Fox News, CNBC, Bloomberg News, and the Washington Times were a few of the news outlets that found the certification requirement newsworthy.  CNBC wrote that Obama Administration “officials said that any business claiming they are eligible for the new one-year delay because they have fewer than 100 workers must certify, under penalty of perjury, that it had not reduced its workforce merely to qualify for that exemption.”

Here is what Fox said:

Is the latest delay of ObamaCare regulations politically motivated?  Consider what administration officials announcing the new exemption for medium-sized employers had to say about firms that might fire workers to get under the threshold and avoid hugely expensive new requirements of the law.  Obama officials made clear in a press briefing that firms would not be allowed to lay off workers to get into the preferred class of those businesses with 50 to 99 employees.  How will the feds know what employers were thinking when hiring and firing?  Simple.  Firms will be required to certify to the IRS – under penalty of perjury – that ObamaCare was not a motivating factor in their staffing decisions.  To avoid ObamaCare costs you must swear that you are not trying to avoid ObamaCare costs.  You can duck the law, but only if you promise not to say so.

※

> [Work instruction] Please continue the passage about the ObamaCare workforce certification requirement, starting after its final sentence.

※

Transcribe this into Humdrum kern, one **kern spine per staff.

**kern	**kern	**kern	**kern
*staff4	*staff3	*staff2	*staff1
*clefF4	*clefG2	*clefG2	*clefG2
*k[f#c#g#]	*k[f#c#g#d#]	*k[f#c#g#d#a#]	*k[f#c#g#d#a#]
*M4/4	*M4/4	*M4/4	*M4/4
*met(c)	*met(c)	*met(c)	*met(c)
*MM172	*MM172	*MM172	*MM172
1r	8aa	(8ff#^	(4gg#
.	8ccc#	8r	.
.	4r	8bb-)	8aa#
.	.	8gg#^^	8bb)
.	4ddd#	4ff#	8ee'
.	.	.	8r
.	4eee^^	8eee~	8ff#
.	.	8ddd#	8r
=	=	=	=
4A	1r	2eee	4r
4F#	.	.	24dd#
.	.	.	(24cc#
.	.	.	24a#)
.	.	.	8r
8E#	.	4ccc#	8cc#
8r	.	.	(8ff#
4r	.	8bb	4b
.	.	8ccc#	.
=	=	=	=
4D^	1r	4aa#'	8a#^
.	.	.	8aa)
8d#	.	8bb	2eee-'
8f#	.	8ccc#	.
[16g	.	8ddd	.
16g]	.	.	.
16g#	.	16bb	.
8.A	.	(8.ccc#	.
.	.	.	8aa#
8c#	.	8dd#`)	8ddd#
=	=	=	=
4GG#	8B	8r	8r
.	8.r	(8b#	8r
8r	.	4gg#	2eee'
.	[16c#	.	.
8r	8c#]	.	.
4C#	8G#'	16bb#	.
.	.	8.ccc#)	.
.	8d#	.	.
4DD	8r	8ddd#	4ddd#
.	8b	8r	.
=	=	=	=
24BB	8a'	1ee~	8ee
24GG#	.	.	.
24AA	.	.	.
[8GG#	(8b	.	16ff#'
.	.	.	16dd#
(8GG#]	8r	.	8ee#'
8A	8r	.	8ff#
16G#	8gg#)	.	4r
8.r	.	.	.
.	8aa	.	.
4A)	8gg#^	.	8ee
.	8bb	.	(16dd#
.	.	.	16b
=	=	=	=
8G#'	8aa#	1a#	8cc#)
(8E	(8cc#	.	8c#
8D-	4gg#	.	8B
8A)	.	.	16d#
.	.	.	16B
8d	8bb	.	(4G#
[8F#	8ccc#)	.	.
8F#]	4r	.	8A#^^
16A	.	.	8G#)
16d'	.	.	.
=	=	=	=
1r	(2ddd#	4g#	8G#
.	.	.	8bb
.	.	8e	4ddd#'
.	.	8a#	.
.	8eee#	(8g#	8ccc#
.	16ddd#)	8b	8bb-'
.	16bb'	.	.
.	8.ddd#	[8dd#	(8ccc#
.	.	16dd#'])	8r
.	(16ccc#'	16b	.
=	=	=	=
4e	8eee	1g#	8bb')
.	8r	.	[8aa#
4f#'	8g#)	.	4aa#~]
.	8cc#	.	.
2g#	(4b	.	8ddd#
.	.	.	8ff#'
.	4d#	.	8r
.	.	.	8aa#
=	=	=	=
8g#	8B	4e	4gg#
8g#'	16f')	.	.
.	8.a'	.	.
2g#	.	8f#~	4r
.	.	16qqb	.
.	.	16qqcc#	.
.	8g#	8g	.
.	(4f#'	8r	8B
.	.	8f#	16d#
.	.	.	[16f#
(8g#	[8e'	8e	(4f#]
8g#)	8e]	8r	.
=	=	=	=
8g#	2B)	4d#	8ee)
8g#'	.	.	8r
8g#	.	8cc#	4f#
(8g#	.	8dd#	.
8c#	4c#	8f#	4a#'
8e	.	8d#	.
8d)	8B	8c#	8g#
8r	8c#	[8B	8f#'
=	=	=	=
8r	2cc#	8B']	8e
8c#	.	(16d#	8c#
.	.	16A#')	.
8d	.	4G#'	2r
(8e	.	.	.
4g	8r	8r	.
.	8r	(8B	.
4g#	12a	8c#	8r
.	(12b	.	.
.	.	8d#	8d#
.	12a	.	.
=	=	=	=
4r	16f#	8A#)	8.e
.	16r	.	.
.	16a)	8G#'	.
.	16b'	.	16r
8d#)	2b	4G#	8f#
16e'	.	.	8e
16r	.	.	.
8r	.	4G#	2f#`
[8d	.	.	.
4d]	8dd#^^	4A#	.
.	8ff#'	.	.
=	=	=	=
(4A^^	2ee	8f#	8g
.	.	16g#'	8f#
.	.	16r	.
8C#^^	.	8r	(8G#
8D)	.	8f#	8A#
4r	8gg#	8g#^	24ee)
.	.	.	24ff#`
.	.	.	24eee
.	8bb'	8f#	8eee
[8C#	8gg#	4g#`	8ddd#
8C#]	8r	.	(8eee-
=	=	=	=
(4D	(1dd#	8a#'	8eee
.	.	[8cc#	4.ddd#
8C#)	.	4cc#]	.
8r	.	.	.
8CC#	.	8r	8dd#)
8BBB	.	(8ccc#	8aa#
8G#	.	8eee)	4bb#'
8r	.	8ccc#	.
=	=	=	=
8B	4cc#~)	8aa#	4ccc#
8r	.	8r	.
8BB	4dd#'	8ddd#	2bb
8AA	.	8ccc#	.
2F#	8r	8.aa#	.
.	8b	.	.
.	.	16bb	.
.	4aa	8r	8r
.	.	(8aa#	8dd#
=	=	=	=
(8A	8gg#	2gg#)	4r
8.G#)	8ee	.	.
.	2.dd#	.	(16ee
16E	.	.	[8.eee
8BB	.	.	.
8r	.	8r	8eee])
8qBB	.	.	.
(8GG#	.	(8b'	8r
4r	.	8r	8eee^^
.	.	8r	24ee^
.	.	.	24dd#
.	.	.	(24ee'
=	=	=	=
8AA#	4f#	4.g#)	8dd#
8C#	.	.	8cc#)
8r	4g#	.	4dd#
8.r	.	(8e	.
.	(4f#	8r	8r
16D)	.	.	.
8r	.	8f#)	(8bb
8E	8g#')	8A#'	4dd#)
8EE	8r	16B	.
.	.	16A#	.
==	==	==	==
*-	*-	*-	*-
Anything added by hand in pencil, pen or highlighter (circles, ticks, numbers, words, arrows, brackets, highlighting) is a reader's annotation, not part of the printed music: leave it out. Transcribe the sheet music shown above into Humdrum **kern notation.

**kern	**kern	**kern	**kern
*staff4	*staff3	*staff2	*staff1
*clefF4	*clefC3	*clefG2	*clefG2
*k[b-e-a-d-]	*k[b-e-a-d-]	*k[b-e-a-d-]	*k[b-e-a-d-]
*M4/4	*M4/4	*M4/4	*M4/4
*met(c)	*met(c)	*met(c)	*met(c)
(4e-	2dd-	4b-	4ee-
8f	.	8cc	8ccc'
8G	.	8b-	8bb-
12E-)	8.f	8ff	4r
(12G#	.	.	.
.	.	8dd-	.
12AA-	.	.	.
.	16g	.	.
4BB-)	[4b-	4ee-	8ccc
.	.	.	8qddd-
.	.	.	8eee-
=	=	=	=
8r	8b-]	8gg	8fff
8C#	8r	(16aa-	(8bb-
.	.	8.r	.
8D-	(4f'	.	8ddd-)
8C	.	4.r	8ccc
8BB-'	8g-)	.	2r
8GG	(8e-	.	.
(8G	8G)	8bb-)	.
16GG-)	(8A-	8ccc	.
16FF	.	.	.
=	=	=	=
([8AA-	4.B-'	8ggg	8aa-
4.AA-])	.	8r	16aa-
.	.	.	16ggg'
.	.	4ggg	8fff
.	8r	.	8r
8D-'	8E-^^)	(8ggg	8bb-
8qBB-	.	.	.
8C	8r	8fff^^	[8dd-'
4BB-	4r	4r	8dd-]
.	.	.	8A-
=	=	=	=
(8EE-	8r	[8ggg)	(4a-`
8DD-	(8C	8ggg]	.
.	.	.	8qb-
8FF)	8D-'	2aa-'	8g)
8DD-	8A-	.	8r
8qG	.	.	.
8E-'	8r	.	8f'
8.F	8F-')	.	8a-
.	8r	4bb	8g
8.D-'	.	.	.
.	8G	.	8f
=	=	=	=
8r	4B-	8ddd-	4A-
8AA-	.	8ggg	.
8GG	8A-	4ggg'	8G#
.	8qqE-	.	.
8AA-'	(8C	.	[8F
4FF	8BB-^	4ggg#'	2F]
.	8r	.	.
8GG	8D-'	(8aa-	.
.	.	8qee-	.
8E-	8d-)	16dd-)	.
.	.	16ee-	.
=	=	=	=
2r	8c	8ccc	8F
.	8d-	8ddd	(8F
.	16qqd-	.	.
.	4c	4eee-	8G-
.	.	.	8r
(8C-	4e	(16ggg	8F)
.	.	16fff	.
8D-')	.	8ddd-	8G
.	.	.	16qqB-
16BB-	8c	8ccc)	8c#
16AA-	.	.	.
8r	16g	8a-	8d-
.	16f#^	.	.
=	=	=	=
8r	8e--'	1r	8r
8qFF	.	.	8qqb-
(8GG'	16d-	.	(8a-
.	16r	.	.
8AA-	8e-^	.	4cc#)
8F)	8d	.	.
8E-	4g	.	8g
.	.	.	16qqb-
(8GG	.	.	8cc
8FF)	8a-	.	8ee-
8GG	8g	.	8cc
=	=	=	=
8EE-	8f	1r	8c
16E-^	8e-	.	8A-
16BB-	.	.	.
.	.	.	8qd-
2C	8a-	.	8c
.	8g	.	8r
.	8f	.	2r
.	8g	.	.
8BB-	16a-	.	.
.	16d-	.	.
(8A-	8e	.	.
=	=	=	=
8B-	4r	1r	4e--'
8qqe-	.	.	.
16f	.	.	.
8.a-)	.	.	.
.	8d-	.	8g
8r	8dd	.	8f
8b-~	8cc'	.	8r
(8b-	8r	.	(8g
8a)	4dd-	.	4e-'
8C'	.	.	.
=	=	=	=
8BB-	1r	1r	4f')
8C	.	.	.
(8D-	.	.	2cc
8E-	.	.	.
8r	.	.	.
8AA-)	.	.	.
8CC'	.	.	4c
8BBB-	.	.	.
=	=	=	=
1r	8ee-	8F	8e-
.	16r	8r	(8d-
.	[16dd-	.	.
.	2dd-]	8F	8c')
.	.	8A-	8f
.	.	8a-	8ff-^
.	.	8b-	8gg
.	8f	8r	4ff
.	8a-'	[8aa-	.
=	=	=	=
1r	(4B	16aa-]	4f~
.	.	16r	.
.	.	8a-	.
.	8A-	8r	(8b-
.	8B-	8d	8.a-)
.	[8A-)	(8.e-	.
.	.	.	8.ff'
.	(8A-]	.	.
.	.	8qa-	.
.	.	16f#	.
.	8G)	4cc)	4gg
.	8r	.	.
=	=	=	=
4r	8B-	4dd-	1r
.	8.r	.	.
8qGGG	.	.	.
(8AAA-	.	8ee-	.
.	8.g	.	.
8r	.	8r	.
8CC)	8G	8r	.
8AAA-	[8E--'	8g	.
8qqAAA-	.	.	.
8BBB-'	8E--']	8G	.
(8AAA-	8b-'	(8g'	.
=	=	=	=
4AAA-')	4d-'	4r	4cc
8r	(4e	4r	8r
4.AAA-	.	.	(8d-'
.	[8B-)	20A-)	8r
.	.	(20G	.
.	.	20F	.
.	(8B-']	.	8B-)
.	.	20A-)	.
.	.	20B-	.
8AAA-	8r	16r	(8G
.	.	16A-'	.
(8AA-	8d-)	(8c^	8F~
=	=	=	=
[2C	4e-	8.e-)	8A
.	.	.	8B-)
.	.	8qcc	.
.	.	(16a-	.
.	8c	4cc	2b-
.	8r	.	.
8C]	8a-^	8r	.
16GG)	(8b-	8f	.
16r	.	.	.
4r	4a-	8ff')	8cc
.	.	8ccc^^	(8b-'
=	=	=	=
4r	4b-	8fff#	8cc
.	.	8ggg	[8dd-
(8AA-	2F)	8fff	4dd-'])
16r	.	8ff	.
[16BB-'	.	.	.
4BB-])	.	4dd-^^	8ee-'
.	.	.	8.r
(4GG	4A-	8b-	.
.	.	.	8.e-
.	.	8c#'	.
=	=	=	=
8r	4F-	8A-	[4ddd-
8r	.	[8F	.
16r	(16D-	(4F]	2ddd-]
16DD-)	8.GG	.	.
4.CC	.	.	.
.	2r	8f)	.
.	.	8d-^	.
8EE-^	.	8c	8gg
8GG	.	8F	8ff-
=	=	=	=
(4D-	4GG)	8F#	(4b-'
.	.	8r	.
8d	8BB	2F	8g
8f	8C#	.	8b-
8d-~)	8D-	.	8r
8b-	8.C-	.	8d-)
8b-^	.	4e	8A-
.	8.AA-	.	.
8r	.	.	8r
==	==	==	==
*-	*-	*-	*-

※

> [Response to this exercise]
What could be some of the reasons for the certification?  There could be several according to several healthcare policy wonks.

It’s been predicted that millions of cancellations of health insurance policies in the small group and individual market will come to fruition throughout 2014 because they do not comply with ObamaCare’s pricy mandatory essential benefit package.  (For example, single men and menopausal women are required to have coverage for maternity and pediatric care.)  Many cancellations will occur in October, just a month before the 2014 mid-term elections.  Could the Obama Administration be trying to stem the flow of cancellations so soon before an election?

Some argue that even if businesses certify falsely that the changes they made to their workforce numbers or insurance coverage had nothing to do with the ObamaCare mandates in order to get transition relief, the IRS will not come after them.  What the administration really wants is to be able to do is hold up thousands of certifications just before the elections and declare any cancelled insurance policies or lay-offs were not due to ObamaCare’s mandates – the causes were for “bona fide business reasons.”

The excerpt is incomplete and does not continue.